■ THE PROBLEM
Render the data below as a JSON list of strings, one string per line and no blank lines. Take only the lines from the one containing "pose: elev=238.3 azim=186.1" through the one containing "Dot at: (95, 159)", both included.

■ Source data
## begin

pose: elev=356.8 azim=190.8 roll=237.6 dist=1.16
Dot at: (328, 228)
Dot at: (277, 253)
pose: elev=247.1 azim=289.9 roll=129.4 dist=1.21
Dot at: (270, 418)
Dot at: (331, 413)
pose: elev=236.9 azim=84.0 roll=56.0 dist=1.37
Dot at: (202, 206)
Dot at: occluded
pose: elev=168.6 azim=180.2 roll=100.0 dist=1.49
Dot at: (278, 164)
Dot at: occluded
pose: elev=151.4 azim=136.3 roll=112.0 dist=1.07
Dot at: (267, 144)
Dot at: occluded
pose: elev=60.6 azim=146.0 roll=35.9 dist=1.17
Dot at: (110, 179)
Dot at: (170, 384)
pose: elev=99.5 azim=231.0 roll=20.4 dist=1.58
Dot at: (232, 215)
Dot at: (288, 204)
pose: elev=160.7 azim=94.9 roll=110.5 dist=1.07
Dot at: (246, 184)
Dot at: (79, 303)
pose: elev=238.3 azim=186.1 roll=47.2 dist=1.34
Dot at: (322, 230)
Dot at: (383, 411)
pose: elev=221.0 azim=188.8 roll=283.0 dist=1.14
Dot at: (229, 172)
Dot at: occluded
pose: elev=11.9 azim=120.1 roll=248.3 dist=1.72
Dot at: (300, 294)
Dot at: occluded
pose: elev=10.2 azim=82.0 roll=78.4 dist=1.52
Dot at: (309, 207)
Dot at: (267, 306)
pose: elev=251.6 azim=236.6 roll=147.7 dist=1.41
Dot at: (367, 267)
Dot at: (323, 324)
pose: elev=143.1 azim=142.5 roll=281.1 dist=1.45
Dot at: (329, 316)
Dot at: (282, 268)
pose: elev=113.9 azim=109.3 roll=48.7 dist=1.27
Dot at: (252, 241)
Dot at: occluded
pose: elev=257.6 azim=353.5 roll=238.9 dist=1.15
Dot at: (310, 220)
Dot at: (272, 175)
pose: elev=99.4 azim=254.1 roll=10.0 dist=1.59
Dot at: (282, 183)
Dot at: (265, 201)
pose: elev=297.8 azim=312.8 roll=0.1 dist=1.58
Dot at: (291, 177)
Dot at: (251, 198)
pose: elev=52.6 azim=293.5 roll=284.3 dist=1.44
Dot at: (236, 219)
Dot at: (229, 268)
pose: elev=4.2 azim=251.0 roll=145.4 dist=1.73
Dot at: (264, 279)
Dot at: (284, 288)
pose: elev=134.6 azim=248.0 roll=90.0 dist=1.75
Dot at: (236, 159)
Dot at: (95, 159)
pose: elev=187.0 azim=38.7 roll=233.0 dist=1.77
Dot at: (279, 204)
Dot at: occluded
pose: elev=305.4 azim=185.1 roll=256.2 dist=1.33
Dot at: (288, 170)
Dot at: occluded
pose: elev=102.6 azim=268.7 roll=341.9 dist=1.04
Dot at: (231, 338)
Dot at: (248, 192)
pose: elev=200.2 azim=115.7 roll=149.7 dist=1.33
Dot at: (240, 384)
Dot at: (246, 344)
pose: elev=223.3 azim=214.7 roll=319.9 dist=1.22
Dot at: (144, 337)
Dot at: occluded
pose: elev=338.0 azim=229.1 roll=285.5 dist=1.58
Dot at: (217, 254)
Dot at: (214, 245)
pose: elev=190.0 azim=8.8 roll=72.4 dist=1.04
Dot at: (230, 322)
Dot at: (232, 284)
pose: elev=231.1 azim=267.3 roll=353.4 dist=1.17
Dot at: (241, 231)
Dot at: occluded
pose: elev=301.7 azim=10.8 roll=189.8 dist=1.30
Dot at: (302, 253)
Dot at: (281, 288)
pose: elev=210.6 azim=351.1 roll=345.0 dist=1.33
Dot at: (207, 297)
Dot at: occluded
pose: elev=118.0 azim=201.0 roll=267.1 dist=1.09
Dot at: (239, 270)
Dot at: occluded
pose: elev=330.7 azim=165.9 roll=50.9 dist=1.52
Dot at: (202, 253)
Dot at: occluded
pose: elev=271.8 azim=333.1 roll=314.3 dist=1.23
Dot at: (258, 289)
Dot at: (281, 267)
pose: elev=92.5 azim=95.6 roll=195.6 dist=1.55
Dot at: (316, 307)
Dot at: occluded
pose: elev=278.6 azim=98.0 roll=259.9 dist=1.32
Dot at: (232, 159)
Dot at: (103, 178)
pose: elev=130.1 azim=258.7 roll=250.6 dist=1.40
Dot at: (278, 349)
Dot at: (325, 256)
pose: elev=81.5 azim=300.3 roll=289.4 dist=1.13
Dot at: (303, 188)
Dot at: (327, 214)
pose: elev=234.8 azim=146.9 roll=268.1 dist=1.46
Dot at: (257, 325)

## end

■ TASK RESPONSE
[
  "pose: elev=238.3 azim=186.1 roll=47.2 dist=1.34",
  "Dot at: (322, 230)",
  "Dot at: (383, 411)",
  "pose: elev=221.0 azim=188.8 roll=283.0 dist=1.14",
  "Dot at: (229, 172)",
  "Dot at: occluded",
  "pose: elev=11.9 azim=120.1 roll=248.3 dist=1.72",
  "Dot at: (300, 294)",
  "Dot at: occluded",
  "pose: elev=10.2 azim=82.0 roll=78.4 dist=1.52",
  "Dot at: (309, 207)",
  "Dot at: (267, 306)",
  "pose: elev=251.6 azim=236.6 roll=147.7 dist=1.41",
  "Dot at: (367, 267)",
  "Dot at: (323, 324)",
  "pose: elev=143.1 azim=142.5 roll=281.1 dist=1.45",
  "Dot at: (329, 316)",
  "Dot at: (282, 268)",
  "pose: elev=113.9 azim=109.3 roll=48.7 dist=1.27",
  "Dot at: (252, 241)",
  "Dot at: occluded",
  "pose: elev=257.6 azim=353.5 roll=238.9 dist=1.15",
  "Dot at: (310, 220)",
  "Dot at: (272, 175)",
  "pose: elev=99.4 azim=254.1 roll=10.0 dist=1.59",
  "Dot at: (282, 183)",
  "Dot at: (265, 201)",
  "pose: elev=297.8 azim=312.8 roll=0.1 dist=1.58",
  "Dot at: (291, 177)",
  "Dot at: (251, 198)",
  "pose: elev=52.6 azim=293.5 roll=284.3 dist=1.44",
  "Dot at: (236, 219)",
  "Dot at: (229, 268)",
  "pose: elev=4.2 azim=251.0 roll=145.4 dist=1.73",
  "Dot at: (264, 279)",
  "Dot at: (284, 288)",
  "pose: elev=134.6 azim=248.0 roll=90.0 dist=1.75",
  "Dot at: (236, 159)",
  "Dot at: (95, 159)"
]